In response to the Supreme Court’s holding, the EPA said in a Nov. 20 supplemental finding that it did conduct a benefit/cost analysis for the rule. Significantly, in that notice, the agency called for public comments on a proposal to declare that it would have reached the same conclusion if it had completed the analysis before making the “appropriate and necessary” finding rather than after it began the rule-making process. In other words, the agency said that consideration of cost does not alter the EPA’s previous conclusion that regulation of the power sector for hazardous materials is “appropriate and necessary.”

Then on December 15, 2015, the D.C. Circuit allowed the rule to remain in effect as the EPA works on its final cost finding. The finding was due today, on April 15, 2016.

New Hurdles for MATS

Meanwhile, attempts to block the rule continue.

Last month, U.S. Supreme Court Chief Justice John Roberts rejected the plea of 20 states to stay the rule while the agency worked on its final cost consideration. And on March 18, yet another decision for certiorari was submitted to the Supreme Court to vacate MATS, with petitioners claiming that the D.C. Circuit ruling conflicts with previous decisions by the 5th and 8th Circuit courts on the question of vacating unauthorized agency decisions.

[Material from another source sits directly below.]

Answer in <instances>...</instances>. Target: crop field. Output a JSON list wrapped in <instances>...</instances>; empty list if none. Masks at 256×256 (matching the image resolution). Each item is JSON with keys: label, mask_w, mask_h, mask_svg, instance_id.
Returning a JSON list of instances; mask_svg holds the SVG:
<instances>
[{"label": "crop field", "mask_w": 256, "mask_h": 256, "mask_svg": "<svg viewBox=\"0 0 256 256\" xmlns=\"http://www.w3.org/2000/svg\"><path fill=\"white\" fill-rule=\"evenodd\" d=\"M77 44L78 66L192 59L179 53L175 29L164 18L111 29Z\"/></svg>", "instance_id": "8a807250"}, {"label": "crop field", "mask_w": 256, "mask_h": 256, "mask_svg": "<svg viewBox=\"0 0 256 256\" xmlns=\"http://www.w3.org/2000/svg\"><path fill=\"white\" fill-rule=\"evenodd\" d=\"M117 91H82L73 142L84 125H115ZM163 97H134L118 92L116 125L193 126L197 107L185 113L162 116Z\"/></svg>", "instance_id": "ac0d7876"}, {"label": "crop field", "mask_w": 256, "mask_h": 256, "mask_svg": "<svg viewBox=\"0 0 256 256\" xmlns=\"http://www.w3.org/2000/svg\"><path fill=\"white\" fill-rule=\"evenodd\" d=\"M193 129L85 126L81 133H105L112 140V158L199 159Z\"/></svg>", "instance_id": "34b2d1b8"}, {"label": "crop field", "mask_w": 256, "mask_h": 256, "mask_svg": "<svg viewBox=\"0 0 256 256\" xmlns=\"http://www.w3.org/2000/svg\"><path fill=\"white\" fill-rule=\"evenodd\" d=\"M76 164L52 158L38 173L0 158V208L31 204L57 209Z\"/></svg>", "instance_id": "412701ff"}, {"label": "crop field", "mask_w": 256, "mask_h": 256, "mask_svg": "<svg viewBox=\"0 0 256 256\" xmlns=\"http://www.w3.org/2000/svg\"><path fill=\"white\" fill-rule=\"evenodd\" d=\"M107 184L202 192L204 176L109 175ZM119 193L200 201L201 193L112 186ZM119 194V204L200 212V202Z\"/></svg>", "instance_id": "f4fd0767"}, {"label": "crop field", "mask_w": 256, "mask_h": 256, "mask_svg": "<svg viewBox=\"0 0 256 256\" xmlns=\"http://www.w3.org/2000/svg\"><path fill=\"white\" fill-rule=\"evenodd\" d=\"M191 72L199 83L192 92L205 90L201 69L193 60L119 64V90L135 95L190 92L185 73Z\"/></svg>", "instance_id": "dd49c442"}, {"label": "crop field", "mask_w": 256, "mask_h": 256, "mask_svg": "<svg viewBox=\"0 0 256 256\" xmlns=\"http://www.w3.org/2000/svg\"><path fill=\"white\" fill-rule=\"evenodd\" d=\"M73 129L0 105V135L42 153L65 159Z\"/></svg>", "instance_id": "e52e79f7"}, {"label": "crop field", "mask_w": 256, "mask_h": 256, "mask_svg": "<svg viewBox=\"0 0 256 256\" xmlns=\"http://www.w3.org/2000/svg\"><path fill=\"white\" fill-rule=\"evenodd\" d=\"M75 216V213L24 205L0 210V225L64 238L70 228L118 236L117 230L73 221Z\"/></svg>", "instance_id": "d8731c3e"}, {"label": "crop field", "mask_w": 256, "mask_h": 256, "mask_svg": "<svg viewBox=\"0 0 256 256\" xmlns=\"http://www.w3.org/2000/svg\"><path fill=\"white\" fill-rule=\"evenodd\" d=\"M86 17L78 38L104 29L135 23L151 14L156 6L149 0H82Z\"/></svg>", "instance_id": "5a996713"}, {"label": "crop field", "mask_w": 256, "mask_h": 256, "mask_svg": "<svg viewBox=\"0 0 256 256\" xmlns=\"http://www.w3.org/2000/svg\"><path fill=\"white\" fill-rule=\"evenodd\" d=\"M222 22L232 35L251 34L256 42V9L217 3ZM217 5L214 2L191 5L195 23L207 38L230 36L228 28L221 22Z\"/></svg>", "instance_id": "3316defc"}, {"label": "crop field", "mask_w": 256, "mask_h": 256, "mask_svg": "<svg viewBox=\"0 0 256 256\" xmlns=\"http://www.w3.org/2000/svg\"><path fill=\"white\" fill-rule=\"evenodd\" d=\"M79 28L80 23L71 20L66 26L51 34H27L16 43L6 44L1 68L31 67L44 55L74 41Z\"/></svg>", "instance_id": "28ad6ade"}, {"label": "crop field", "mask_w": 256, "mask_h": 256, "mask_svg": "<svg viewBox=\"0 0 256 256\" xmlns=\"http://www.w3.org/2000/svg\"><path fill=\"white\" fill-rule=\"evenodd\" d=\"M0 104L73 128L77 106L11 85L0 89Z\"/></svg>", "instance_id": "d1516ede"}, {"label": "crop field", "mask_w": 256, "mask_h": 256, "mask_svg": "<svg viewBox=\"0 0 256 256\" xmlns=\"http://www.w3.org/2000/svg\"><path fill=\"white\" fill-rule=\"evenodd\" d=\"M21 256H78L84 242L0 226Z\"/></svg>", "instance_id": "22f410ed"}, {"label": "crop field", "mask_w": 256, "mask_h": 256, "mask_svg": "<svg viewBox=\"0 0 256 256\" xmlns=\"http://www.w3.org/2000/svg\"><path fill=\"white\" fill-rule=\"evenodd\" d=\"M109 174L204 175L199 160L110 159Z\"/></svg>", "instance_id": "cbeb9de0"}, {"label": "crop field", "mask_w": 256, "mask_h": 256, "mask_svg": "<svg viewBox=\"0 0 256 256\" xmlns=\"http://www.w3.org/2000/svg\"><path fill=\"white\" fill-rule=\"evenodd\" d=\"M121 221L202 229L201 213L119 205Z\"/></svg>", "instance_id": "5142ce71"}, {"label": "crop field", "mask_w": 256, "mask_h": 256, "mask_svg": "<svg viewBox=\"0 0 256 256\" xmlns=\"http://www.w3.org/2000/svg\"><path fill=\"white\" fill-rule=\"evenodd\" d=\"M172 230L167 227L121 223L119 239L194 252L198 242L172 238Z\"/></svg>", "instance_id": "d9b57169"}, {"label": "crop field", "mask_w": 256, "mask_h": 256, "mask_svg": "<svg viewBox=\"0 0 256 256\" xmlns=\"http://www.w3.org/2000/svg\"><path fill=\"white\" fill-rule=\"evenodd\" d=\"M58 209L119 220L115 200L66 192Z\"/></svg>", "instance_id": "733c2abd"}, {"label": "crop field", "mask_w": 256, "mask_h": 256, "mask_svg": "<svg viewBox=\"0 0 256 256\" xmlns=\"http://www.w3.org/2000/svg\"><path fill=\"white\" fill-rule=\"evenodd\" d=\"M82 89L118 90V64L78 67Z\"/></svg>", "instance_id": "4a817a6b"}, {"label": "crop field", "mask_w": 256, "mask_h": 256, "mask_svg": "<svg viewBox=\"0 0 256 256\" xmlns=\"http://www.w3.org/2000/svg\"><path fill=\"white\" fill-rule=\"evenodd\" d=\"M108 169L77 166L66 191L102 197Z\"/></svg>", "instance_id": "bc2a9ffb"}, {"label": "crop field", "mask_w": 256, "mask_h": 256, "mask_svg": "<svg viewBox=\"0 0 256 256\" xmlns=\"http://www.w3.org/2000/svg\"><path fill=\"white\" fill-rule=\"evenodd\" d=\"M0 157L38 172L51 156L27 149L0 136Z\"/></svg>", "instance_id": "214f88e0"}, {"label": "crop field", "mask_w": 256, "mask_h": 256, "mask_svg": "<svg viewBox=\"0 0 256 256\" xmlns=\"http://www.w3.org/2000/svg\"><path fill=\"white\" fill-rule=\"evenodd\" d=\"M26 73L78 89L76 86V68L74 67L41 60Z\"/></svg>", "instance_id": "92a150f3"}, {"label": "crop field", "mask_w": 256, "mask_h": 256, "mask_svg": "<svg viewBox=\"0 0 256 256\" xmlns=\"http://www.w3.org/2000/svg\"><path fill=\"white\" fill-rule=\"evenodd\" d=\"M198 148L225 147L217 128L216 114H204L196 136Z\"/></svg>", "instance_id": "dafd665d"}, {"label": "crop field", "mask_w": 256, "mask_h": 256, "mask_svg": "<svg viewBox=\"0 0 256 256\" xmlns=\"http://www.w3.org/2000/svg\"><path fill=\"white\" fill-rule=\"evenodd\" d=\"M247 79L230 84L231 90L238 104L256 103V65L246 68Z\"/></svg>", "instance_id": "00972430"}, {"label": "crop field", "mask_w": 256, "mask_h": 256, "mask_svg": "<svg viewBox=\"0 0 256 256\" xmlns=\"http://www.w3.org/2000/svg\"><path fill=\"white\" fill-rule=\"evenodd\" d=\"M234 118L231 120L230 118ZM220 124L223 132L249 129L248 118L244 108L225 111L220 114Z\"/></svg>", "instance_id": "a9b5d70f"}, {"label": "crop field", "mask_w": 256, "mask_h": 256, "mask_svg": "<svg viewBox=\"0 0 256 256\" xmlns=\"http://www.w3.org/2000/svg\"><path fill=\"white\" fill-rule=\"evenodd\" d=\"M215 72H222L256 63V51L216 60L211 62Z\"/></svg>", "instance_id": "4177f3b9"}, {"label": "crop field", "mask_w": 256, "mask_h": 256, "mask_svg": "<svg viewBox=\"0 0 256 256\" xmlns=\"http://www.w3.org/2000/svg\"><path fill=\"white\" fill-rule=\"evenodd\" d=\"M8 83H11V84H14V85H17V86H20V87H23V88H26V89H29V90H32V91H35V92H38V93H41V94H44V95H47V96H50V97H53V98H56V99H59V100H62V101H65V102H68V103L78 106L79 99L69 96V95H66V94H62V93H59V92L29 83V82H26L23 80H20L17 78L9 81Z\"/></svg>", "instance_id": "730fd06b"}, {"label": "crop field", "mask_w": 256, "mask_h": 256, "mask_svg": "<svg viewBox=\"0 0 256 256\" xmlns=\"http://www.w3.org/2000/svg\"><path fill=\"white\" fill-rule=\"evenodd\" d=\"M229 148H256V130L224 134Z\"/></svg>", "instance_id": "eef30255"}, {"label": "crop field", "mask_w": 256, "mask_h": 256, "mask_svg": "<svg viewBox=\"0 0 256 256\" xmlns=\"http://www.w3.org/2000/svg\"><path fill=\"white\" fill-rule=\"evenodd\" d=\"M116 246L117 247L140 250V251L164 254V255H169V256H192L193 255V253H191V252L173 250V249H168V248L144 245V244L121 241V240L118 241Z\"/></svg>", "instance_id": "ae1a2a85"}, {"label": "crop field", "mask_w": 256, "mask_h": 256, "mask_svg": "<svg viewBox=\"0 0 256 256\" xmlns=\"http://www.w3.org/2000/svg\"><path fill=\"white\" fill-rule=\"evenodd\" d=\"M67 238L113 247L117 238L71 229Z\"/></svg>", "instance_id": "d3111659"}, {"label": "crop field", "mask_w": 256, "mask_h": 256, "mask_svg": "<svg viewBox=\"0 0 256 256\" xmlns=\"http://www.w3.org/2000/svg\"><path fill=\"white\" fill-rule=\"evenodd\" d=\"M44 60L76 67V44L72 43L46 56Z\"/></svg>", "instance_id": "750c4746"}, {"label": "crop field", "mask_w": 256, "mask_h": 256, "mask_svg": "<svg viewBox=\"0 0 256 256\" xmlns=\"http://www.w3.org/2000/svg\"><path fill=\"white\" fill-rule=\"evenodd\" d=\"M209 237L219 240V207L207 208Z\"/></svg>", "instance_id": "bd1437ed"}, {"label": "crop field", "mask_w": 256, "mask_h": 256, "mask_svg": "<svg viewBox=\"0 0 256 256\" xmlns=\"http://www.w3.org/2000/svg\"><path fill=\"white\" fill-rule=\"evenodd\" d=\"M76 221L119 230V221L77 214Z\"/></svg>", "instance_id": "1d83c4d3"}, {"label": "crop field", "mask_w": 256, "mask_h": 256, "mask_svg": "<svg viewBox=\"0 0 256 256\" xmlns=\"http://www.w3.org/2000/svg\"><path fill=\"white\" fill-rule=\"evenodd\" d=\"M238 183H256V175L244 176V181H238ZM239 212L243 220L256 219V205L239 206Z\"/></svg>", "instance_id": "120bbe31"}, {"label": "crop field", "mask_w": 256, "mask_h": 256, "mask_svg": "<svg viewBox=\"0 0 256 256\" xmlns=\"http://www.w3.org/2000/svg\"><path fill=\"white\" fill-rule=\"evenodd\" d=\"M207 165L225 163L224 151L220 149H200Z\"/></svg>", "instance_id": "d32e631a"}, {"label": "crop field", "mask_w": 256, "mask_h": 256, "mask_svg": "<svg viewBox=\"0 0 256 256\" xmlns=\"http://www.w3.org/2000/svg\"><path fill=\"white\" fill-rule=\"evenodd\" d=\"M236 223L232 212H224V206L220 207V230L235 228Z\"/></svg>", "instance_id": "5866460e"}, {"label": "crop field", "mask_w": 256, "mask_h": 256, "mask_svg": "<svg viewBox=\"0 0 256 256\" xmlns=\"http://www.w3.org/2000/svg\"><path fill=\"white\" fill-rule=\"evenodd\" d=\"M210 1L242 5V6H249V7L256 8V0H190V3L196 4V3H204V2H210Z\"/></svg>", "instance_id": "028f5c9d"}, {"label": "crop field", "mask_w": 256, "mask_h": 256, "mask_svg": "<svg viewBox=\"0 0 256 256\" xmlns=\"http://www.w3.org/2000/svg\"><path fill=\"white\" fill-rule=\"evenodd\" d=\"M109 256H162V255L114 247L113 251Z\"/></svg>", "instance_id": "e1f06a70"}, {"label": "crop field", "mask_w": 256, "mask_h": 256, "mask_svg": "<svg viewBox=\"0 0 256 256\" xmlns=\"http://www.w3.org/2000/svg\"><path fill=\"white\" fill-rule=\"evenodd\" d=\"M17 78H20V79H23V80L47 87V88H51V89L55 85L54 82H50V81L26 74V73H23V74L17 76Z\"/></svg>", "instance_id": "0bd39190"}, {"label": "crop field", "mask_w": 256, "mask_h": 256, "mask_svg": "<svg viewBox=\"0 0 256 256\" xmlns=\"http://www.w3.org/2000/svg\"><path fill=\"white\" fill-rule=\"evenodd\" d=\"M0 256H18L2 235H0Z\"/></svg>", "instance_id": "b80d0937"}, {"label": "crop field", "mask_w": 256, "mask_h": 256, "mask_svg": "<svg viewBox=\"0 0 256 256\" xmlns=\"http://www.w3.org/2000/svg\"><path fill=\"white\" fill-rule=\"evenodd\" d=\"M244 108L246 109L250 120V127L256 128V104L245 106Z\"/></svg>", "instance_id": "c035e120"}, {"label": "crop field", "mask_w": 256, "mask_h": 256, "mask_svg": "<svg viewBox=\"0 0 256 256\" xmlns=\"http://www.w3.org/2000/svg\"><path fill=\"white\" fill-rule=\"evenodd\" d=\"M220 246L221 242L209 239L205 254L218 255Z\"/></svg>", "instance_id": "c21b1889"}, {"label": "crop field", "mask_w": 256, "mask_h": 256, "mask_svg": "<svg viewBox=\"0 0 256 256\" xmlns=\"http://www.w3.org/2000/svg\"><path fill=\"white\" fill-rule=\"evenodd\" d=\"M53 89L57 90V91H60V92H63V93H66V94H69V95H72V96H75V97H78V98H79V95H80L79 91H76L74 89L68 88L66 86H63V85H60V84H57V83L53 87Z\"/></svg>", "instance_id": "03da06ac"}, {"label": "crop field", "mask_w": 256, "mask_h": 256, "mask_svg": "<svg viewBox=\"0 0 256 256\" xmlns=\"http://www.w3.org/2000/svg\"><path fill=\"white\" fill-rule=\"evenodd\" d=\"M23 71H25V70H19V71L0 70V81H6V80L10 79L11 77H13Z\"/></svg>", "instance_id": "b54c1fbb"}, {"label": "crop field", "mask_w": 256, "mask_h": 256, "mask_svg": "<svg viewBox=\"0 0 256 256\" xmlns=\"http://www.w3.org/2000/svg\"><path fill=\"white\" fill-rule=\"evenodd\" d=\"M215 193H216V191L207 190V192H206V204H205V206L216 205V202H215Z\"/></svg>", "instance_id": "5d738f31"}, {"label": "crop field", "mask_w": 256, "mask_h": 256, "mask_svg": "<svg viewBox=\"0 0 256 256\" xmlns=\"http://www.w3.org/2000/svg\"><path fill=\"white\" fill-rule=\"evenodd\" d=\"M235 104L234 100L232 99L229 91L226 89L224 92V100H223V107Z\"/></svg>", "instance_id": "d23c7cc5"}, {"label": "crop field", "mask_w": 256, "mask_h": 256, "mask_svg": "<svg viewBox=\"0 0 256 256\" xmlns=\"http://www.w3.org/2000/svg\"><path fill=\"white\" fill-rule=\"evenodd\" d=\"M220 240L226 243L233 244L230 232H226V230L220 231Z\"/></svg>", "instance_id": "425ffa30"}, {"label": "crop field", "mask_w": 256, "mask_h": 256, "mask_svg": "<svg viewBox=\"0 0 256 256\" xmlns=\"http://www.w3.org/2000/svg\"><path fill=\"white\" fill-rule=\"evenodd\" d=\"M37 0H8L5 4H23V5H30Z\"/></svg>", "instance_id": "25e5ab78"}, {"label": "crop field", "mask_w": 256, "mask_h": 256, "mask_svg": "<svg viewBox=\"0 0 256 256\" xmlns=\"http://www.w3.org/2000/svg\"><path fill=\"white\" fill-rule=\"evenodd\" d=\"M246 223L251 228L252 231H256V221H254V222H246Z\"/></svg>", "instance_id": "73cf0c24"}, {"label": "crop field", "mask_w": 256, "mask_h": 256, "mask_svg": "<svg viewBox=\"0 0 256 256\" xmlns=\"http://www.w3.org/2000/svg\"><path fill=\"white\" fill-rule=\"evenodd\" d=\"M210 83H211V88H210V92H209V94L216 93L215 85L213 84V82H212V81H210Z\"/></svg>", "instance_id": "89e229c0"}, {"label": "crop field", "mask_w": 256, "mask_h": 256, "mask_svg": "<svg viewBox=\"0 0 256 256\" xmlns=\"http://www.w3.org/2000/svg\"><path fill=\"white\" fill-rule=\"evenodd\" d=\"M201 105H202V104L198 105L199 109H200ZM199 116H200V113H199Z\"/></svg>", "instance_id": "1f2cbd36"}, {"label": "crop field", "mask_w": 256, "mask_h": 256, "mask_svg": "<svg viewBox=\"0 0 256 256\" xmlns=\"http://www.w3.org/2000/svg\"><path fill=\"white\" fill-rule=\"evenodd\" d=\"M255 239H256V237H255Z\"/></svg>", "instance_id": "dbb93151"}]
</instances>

“I expect additional legal challenges to the rule, challenging both of EPA’s approaches for considering cost in its ‘appropriate and necessary’ analysis,” Adam Riedel, an attorney from Manatt, Phelps & Phillips’ D.C. office, told POWER on April 15.Ultimately, I think EPA will prevail with one or both approaches being deemed sufficient by the courts.  However, if a court reaches the question regarding the EPA’s consideration of co-benefits in its cost benefit analysis, this could have repercussions well beyond the current case.”

It is not uncommon for EPA to consider co-benefits in its cost-benefit analysis of regulations under a variety of statutes, he explained. “A court decision either sanctioning or rejecting this approach could impact  how EPA conducts cost-benefit analyses in the future.”